| WHAT TO WORK ON |
In the lines from the one containing "was filled, **8:17**" through the one containing "Time: **6:43**", replace "key in" with "enter" and give those lines again, leaving everything else unchanged.

| SUPPLIED RECORDS |
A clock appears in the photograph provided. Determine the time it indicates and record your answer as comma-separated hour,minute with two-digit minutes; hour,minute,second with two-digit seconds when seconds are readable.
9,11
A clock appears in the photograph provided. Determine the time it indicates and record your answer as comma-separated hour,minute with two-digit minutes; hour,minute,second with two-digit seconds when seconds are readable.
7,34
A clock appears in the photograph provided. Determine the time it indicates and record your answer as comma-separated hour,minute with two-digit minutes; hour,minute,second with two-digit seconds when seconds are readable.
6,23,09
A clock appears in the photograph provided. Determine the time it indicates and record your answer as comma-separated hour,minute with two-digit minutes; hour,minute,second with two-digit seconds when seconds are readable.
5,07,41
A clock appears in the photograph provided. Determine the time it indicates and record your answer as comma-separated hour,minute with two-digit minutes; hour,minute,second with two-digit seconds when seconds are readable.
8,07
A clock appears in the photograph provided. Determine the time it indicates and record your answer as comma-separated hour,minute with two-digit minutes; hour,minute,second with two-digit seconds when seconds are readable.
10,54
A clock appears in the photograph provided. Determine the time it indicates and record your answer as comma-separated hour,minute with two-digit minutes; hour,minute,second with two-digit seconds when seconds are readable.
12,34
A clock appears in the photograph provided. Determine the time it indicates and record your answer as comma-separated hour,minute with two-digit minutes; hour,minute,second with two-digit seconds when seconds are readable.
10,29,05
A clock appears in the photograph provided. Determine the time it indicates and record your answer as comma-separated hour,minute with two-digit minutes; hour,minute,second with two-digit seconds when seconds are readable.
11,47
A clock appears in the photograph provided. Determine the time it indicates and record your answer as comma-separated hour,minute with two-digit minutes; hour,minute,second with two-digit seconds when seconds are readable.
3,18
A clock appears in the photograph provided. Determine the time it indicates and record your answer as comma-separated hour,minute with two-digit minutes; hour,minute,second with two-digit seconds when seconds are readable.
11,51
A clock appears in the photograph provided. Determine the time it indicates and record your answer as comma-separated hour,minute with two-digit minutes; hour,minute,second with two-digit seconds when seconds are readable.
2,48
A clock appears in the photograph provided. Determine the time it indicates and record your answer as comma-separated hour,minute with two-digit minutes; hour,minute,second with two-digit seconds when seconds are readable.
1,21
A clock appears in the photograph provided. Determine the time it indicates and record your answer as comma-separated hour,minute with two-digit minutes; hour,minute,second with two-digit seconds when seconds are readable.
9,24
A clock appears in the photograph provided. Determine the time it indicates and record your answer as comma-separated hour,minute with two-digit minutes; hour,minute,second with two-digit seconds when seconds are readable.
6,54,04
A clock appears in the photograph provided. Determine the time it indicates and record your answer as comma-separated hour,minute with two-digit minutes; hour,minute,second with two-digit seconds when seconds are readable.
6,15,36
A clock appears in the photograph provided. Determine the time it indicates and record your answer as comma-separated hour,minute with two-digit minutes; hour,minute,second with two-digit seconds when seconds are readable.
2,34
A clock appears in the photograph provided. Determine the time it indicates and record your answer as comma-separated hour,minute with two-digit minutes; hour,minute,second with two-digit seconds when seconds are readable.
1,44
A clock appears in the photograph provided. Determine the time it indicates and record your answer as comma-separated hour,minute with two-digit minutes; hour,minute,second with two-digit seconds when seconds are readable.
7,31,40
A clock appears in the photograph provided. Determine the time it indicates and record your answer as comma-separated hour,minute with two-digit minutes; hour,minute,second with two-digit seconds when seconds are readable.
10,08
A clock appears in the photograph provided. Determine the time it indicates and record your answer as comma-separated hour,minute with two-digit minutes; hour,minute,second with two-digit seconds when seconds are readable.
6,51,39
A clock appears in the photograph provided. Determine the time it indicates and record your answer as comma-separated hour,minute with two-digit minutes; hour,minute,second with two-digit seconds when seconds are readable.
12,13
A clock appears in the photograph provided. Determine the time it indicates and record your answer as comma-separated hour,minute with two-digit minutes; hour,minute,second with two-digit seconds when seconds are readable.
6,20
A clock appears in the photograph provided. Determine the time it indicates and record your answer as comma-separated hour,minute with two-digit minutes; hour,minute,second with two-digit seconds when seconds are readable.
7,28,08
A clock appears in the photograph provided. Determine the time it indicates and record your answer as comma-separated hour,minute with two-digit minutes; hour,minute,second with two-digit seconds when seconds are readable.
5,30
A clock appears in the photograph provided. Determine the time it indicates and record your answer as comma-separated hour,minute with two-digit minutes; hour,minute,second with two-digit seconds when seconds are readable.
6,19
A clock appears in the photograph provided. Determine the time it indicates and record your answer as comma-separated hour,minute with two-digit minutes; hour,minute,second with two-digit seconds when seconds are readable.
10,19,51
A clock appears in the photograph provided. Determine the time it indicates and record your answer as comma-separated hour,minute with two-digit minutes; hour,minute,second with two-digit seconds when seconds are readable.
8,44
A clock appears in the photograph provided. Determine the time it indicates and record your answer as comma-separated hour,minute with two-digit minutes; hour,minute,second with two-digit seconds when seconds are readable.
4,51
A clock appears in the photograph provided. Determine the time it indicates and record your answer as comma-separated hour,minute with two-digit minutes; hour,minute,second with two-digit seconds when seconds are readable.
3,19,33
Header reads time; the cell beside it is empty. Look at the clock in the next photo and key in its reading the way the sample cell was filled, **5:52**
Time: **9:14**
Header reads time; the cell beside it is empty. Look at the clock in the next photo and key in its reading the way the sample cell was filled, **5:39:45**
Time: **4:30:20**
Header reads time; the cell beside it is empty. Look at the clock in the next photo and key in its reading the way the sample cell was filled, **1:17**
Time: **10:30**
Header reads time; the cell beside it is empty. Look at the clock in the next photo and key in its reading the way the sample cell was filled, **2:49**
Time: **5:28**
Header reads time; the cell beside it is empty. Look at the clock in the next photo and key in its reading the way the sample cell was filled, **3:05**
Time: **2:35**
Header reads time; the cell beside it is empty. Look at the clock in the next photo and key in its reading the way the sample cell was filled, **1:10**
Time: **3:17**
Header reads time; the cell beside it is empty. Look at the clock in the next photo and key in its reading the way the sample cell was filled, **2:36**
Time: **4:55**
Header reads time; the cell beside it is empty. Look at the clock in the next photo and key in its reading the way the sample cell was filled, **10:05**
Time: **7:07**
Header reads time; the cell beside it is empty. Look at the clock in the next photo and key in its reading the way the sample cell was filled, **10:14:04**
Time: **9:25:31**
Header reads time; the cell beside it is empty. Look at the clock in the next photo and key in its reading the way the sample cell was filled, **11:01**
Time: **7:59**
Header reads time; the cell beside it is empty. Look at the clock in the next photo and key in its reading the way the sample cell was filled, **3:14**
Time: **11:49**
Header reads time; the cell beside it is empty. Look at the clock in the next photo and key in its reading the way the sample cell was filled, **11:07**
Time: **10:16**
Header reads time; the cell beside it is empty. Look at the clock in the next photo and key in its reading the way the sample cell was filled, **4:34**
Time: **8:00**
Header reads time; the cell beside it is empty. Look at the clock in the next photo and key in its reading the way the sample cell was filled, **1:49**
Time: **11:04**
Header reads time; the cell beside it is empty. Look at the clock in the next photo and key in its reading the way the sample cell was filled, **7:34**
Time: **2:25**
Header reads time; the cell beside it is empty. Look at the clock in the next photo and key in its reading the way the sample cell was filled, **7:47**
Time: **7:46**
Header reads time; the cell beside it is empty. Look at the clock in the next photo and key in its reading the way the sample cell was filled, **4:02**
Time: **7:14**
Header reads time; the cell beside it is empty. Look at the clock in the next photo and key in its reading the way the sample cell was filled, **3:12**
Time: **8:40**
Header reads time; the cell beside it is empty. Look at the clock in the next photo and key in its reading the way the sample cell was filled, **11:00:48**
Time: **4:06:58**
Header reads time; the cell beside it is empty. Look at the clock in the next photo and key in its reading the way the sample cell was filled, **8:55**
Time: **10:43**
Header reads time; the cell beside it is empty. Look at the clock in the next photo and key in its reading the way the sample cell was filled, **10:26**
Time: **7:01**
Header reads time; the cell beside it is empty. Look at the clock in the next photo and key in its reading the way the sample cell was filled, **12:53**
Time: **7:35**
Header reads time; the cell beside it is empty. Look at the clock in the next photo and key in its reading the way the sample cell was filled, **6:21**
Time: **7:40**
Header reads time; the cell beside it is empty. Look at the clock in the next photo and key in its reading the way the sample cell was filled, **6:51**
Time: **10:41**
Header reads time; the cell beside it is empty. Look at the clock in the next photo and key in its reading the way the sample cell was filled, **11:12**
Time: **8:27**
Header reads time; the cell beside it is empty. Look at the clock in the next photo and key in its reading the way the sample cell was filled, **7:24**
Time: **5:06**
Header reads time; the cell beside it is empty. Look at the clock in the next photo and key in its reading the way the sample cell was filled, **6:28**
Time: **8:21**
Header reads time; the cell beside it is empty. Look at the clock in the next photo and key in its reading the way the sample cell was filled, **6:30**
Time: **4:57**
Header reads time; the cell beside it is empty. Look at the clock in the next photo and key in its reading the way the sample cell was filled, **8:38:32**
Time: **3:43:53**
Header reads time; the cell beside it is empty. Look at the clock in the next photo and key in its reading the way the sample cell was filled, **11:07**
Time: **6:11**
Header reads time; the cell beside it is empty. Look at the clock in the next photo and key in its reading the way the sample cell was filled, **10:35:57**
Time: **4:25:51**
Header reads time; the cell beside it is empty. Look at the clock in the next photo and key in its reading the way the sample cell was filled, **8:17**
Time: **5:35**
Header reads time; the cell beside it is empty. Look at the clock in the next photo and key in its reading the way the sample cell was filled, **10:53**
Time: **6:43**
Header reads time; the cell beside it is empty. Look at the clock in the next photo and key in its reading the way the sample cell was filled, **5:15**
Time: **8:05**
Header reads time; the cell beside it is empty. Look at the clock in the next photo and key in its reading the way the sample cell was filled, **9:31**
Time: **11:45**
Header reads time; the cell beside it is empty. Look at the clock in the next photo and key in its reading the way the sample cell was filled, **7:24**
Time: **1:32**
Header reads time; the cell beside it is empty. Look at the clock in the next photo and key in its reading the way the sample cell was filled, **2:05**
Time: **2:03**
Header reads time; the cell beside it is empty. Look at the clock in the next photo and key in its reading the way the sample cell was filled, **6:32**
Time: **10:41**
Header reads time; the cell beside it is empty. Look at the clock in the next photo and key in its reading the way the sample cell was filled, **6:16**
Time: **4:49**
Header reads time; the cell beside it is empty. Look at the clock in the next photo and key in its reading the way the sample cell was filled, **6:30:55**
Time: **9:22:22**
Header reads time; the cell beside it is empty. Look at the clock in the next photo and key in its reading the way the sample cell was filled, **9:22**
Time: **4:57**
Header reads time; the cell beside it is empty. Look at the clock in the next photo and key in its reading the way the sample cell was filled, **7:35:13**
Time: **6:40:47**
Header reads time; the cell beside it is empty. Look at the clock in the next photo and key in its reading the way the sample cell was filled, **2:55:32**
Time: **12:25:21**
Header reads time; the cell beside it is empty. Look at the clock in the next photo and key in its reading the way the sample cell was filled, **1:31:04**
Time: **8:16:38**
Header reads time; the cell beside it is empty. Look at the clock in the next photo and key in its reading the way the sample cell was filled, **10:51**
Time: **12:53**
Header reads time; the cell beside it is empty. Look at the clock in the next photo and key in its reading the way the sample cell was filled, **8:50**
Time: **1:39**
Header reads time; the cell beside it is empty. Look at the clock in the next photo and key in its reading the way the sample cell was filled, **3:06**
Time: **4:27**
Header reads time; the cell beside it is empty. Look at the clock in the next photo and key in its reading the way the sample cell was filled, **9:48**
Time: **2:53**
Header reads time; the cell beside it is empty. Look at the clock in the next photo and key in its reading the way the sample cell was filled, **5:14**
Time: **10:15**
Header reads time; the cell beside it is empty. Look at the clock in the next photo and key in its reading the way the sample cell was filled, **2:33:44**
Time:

| FINAL ANSWER |
Header reads time; the cell beside it is empty. Look at the clock in the next photo and enter its reading the way the sample cell was filled, **8:17**
Time: **5:35**
Header reads time; the cell beside it is empty. Look at the clock in the next photo and enter its reading the way the sample cell was filled, **10:53**
Time: **6:43**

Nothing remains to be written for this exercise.